At jail court on Sunday afternoon, Friesema wore a yellow jailhouse uniform. His hands were shackled in front of him. His silvery hair was neatly cut. He looked worried and spoke so softly the magistrate, Catherine Rogers, had to ask him to speak up.
He pleaded not guilty. He said he makes about $50,000 a year.
Rogers ordered him to stay in Alaska and lowered his bail from $5,000 -- set when the terroristic threat charge was pending -- to $1,500.
"I find you to be a flight risk," Rogers said, alluding to the fact Friesema lives in Colorado. "You need to have this resolved."
She set his next court hearing for Nov. 26.
"If I have to stay in Alaska, I'll lose my job, my career," he told her.
Friesema didn't say in court what he does for a living, but he's listed on the website of the Central Hockey League, a mid-level professional league, as a referee. He's also a referee with the Western Collegiate Hockey Association and has been working games in Alaska for years. On Friday and Saturday, he officiated at UAA's Kendall Hockey Classic at Sullivan Arena. He also appears to have aviation experience. He says on his Facebook page that he went to flight school in Florida and studied aviation management, as well as criminal justice, at Minnesota State University.
Alexander, the prosecutor, said he would not oppose eliminating the requirement that the defendant stay in Alaska, as long as he agreed not to fight being brought back here to face the charge.
But Rogers said she wasn't comfortable with that.
"I know that the airport was shut down for this. It was a huge expense to the state of Alaska and the people that were here," she said.
Friesema can talk with an attorney about the matter, she said.
SITUATION EARLY SUNDAY
Maybe a half dozen flights involving hundreds of passengers were affected, Parrott said. Some planes arriving early Sunday pulled up at the North Terminal or their passengers were directed to go there, and other planes scheduled to take off around 1 a.m. departed late, causing passengers to miss connections in other cities. A number of airlines were affected, including Alaska, Delta, U.S. Airways and United, he said.
A police roadblock was placed across International Airport Road, preventing people from getting to the terminal to pick up arriving passengers. A long line of traffic stretched east International.
Typical was the case of passengers arriving on Alaska Airlines flight 143 from Portland. It landed early, a few minutes after midnight, but as the plane pulled toward the gate, it came up short. The pilot came on the intercom and told passengers that "some kind of airport drama" was under way and pointed to the flashing lights of police cars on the tarmac.
After several minutes, the plane did park at the gate. A policeman and a gate agent entered the plane. The airport cop barked into the cabin, telling passengers they'd have to quickly leave. They wouldn't be allowed to use the restroom at the airport and couldn't pick up their bags, he said.

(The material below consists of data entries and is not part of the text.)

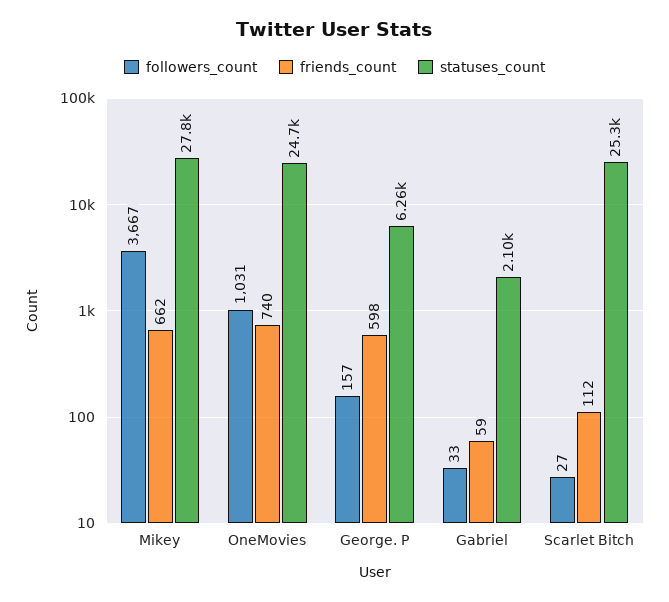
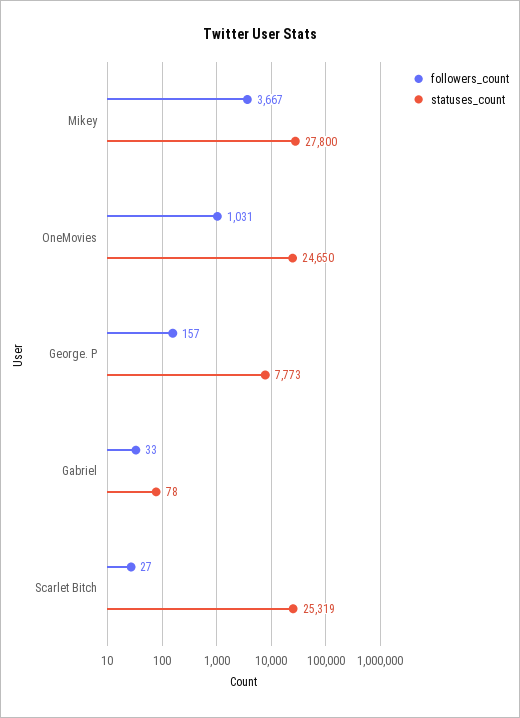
friends_count, Mikey: 662 -> none
friends_count, OneMovies: 740 -> none
friends_count, George. P: 598 -> none
statuses_count, George. P: 6260 -> 7773
friends_count, Gabriel: 59 -> none
statuses_count, Gabriel: 2100 -> 78
friends_count, Scarlet Bitch: 112 -> none

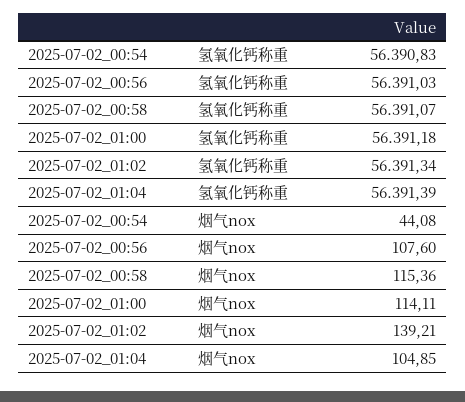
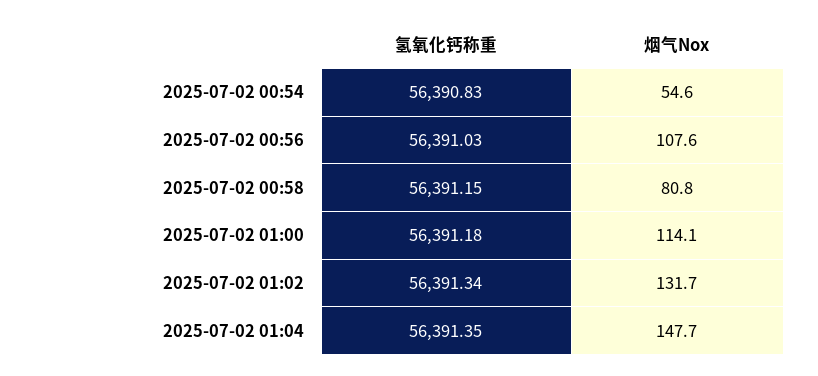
2025-07-02_00:58, 氢氧化钙称重: 56391.07 -> 56391.15
2025-07-02_01:04, 氢氧化钙称重: 56391.39 -> 56391.35
2025-07-02_00:54, 烟气nox: 44.08 -> 54.6
2025-07-02_00:58, 烟气nox: 115.36 -> 80.8
2025-07-02_01:02, 烟气nox: 139.21 -> 131.7
2025-07-02_01:04, 烟气nox: 104.85 -> 147.7

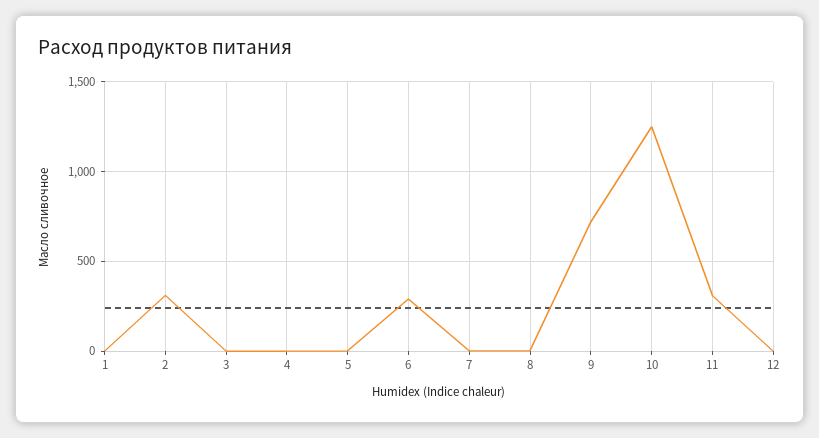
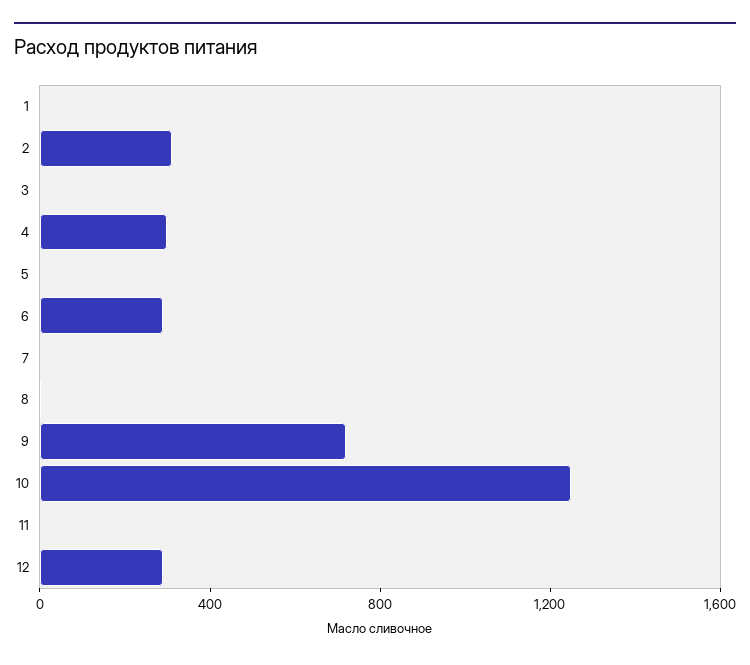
4: 0 -> 300
11: 300 -> 0
12: 0 -> 300

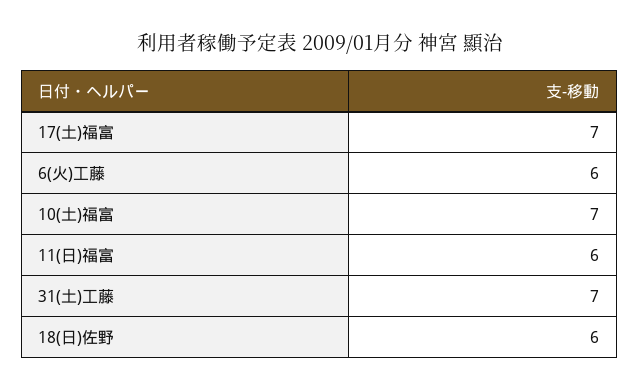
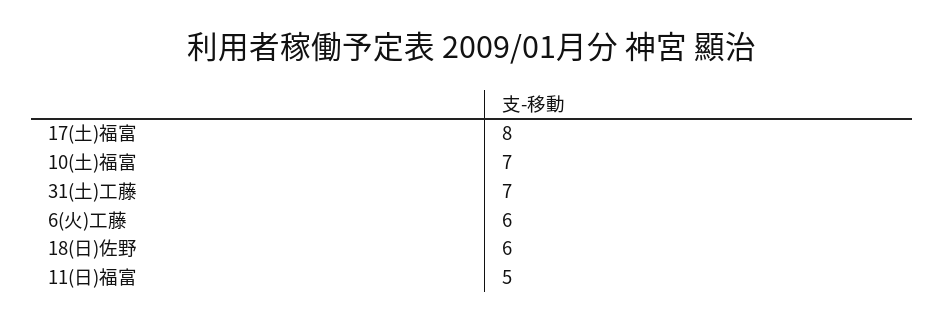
17(土)福富: 7 -> 8
11(日)福富: 6 -> 5

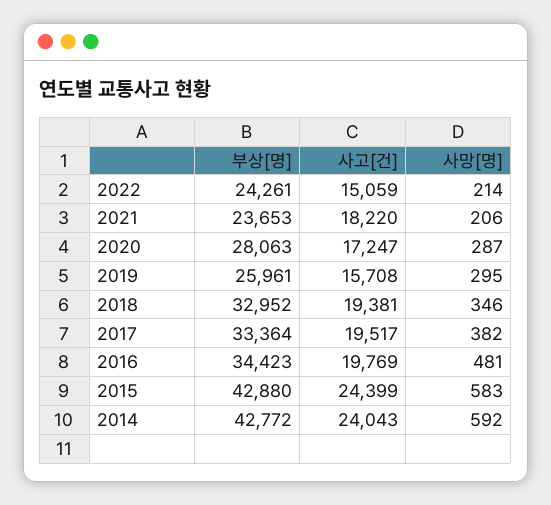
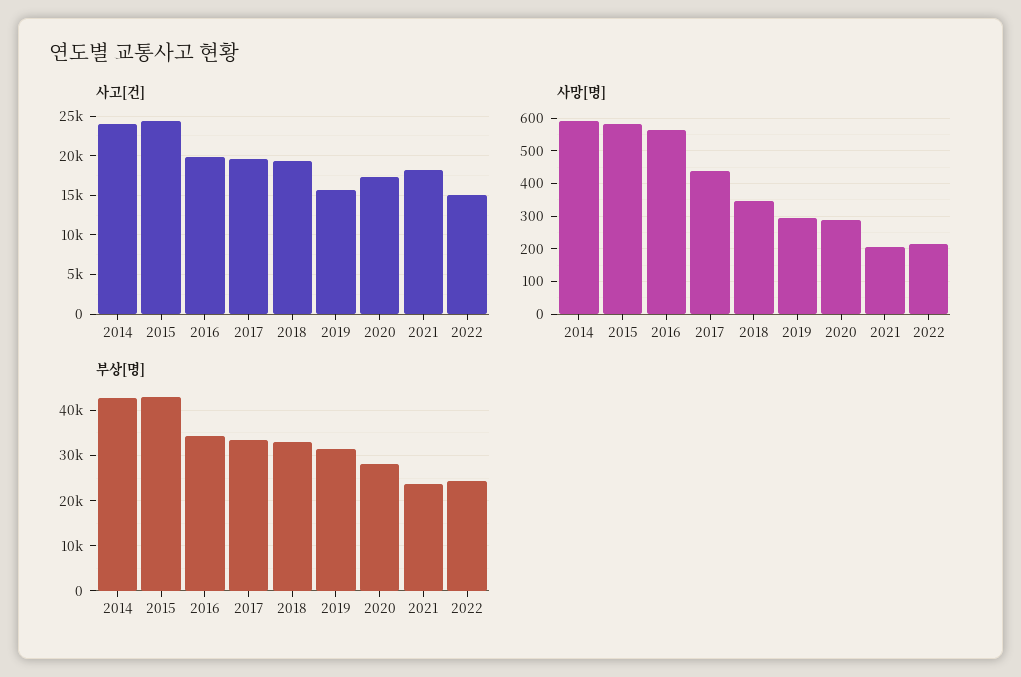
부상[명], 2019: 25961 -> 32000
사망[명], 2017: 382 -> 440
사망[명], 2016: 481 -> 560

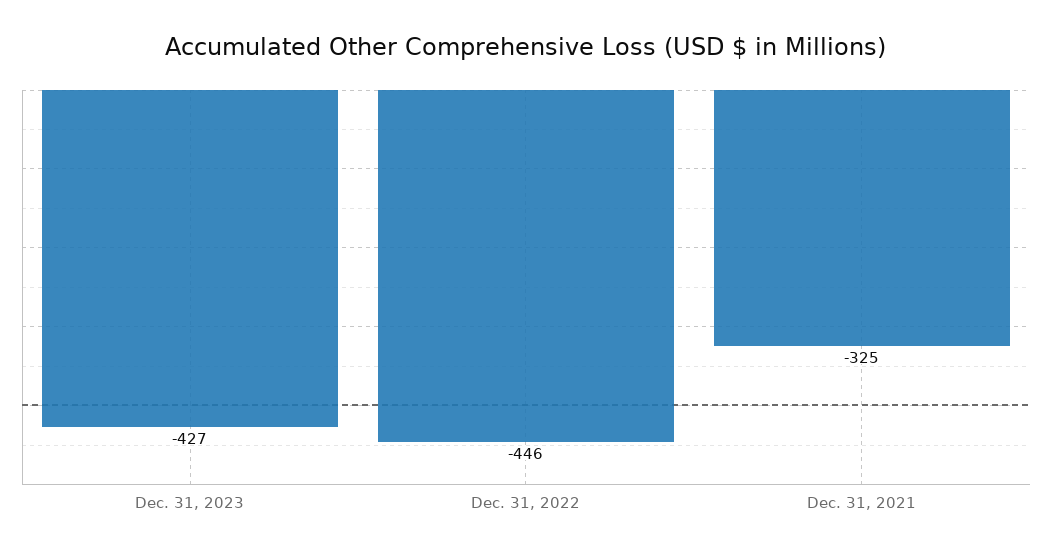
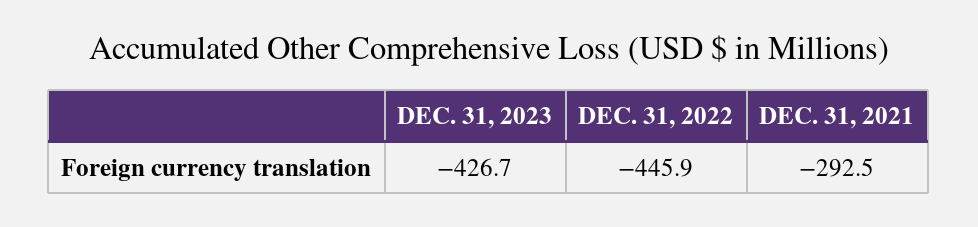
Dec. 31, 2021: -325 -> -292.5

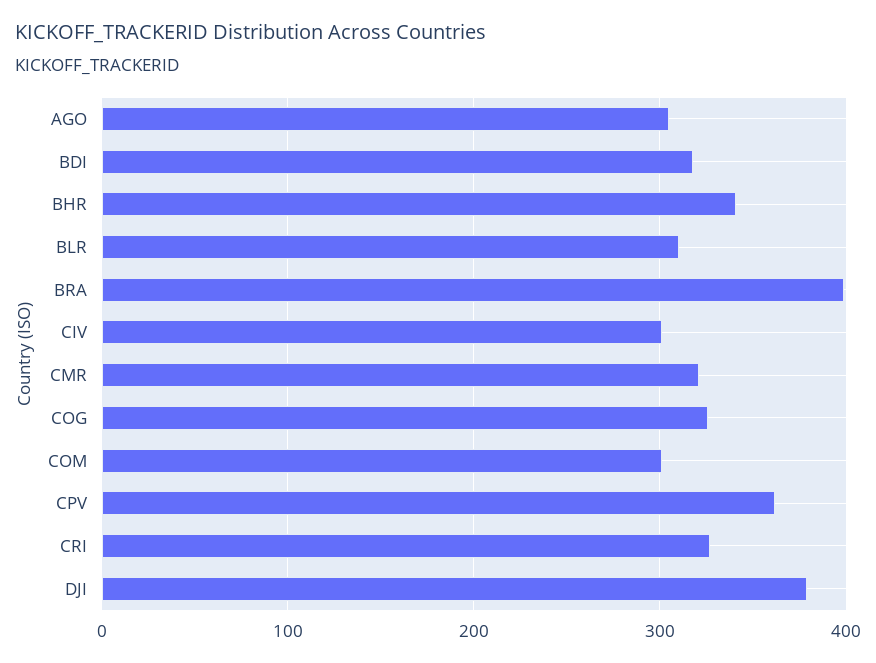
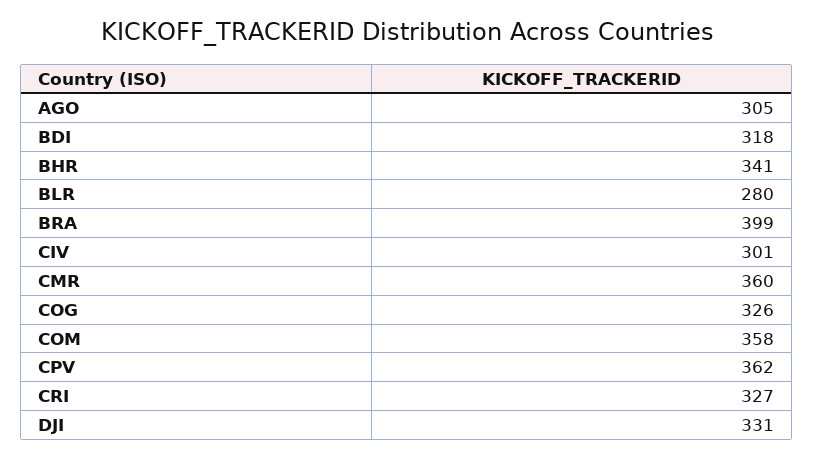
BLR: 310 -> 280
CMR: 320 -> 360
COM: 300 -> 358
DJI: 380 -> 331

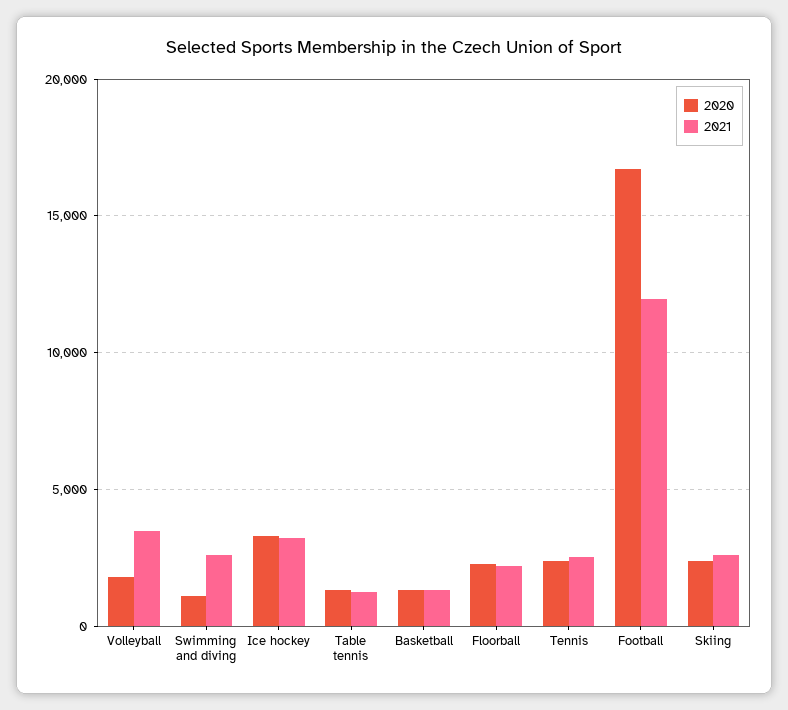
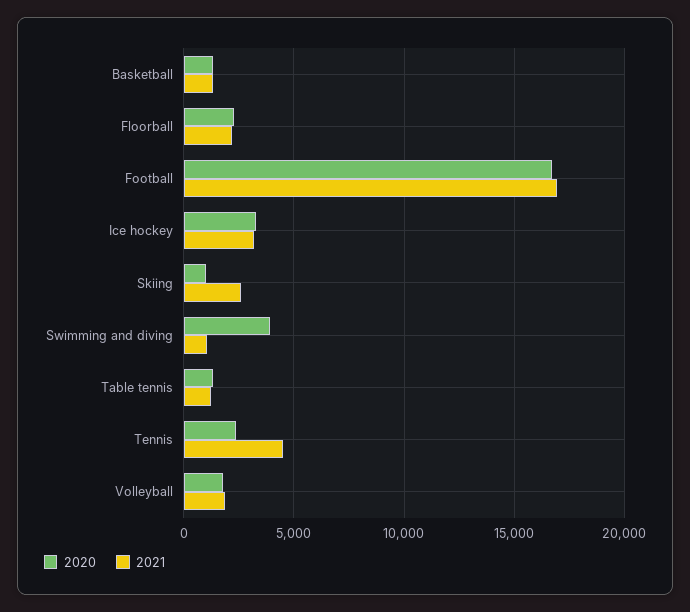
2021, Volleyball: 3500 -> 2000
2020, Swimming and diving: 1000 -> 4000
2021, Swimming and diving: 2500 -> 1000
2021, Tennis: 2500 -> 4500
2021, Football: 12000 -> 17000
2020, Skiing: 2500 -> 1000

While the officer watched from the gate to make sure no one disobeyed, the passengers hustled behind the agent through a side door that led to the ticketing area and then out to the sidewalk, where hundreds of evacuees were already mingling -- and shivering. The crowd included passengers, airline employees and concession workers.
Angelique Mendez-Mena was among them, having arrived on the flight from Portland. She didn't know whether to wait for an all-clear so she could pick up her baggage, or to just walk home.
"If nothing happens in the next hour, I only live about 20 minutes away. I'll just toodle along, or find a taxi," she said. "At least I remembered my gloves."
Other passengers walked down the ice-slicked road ramps to cars they left parked in the airport garage or lot, or to meet a ride that made it through before the cordon was set up.
The airport is reviewing its procedures in light of the incident, Parrott said.